## EXERCISE DESCRIPTION
Give the count of lines in the data that include "drag", with no other words.
### DATASET RECORDS
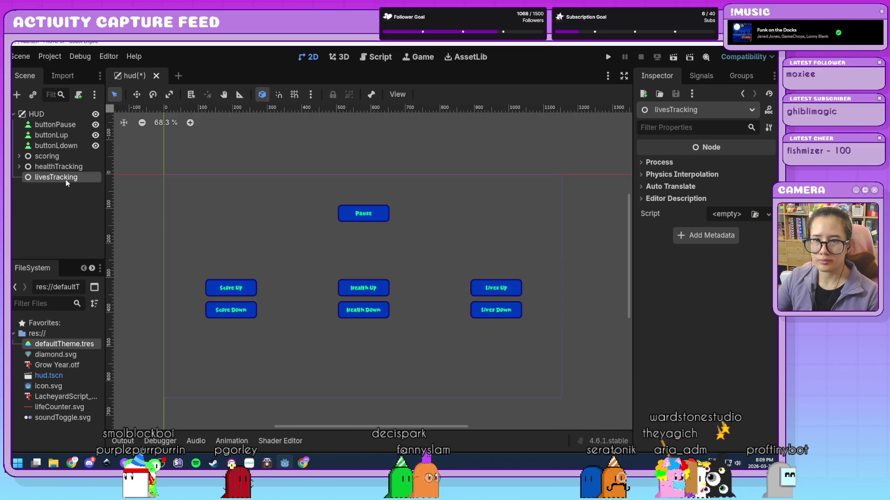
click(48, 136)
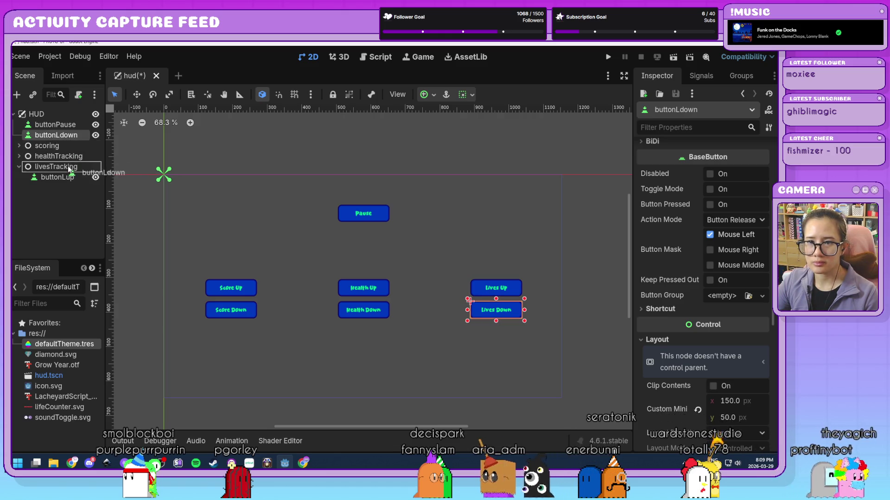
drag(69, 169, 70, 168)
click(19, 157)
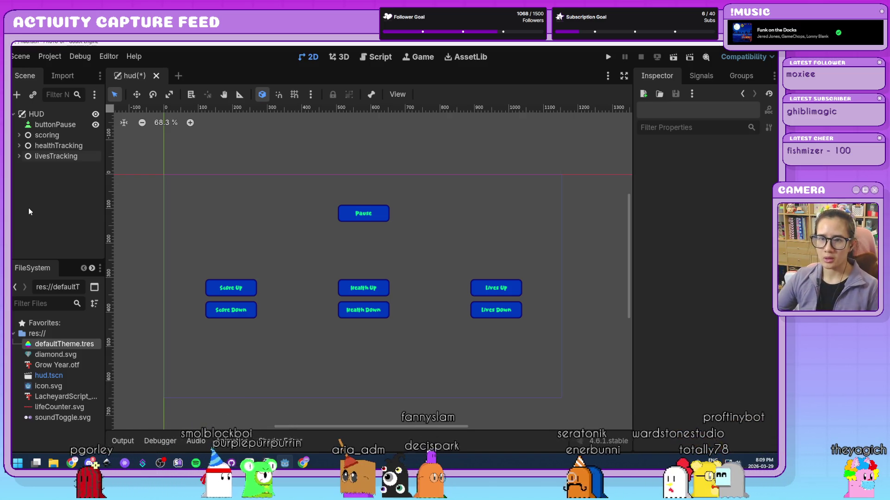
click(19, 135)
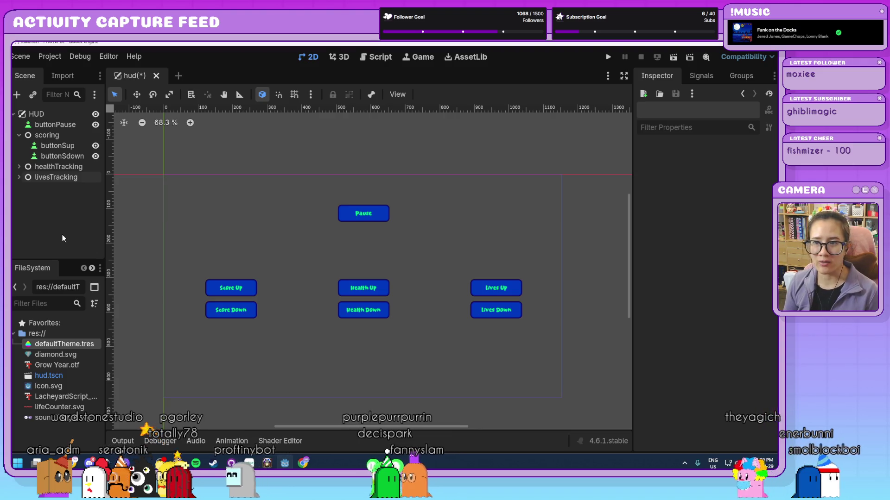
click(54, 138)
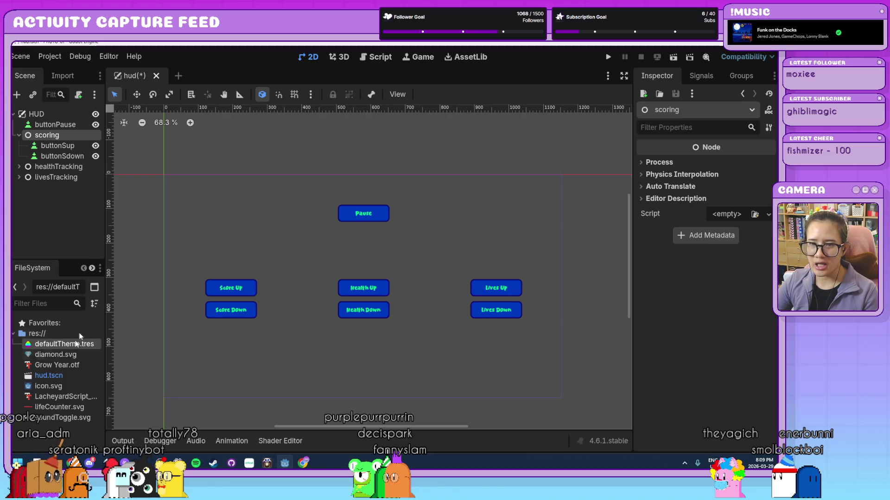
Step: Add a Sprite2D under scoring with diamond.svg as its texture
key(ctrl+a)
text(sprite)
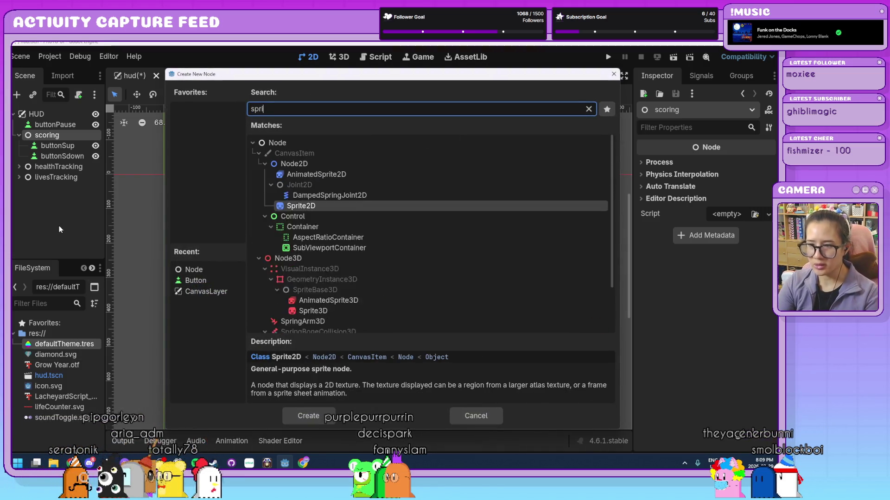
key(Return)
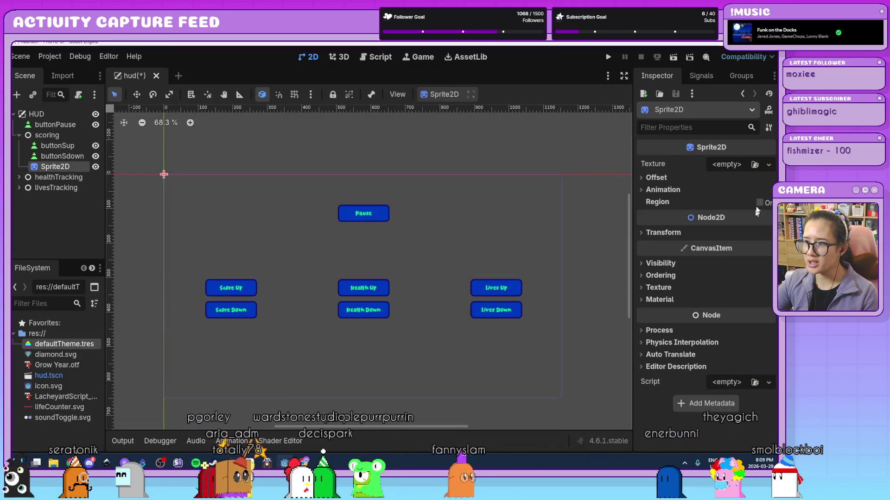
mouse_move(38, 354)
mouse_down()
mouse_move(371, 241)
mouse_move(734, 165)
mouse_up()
######
### DATASET RECORDS
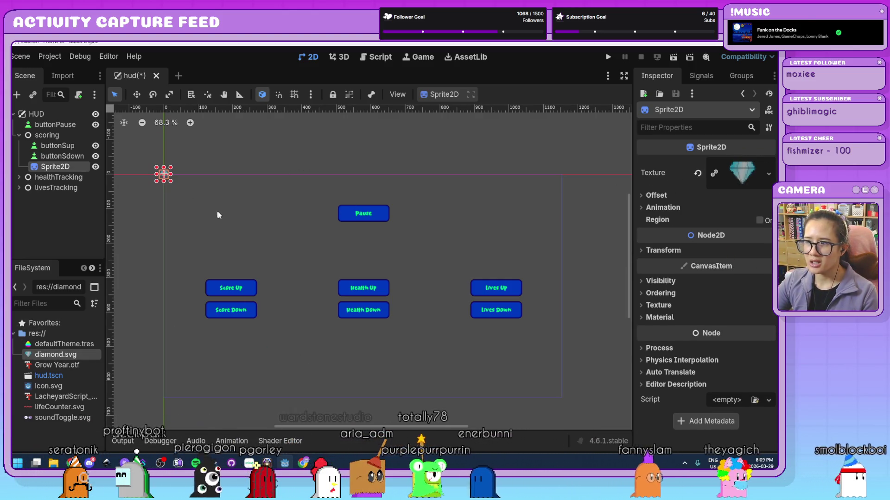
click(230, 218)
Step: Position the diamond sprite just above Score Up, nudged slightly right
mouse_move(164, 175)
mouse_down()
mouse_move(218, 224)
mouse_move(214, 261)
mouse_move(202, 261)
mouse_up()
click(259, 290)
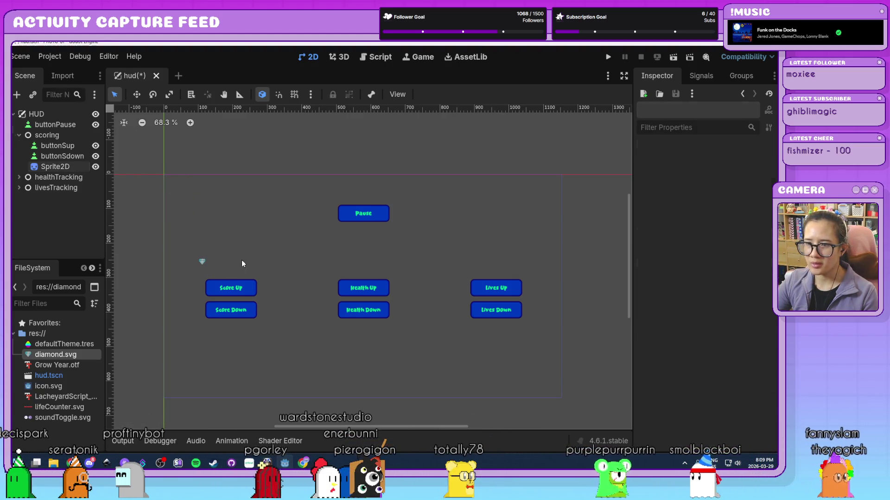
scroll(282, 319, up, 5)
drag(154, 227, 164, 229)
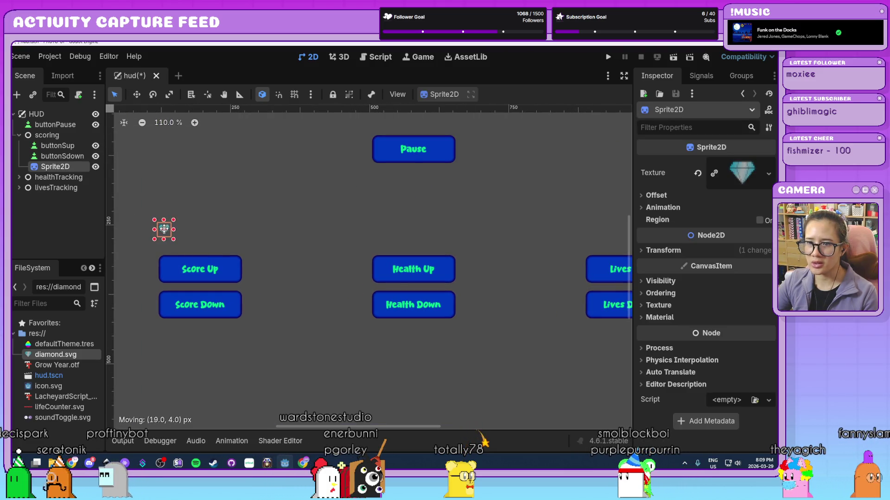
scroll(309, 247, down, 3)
######
## COMPLETED EXERCISE
2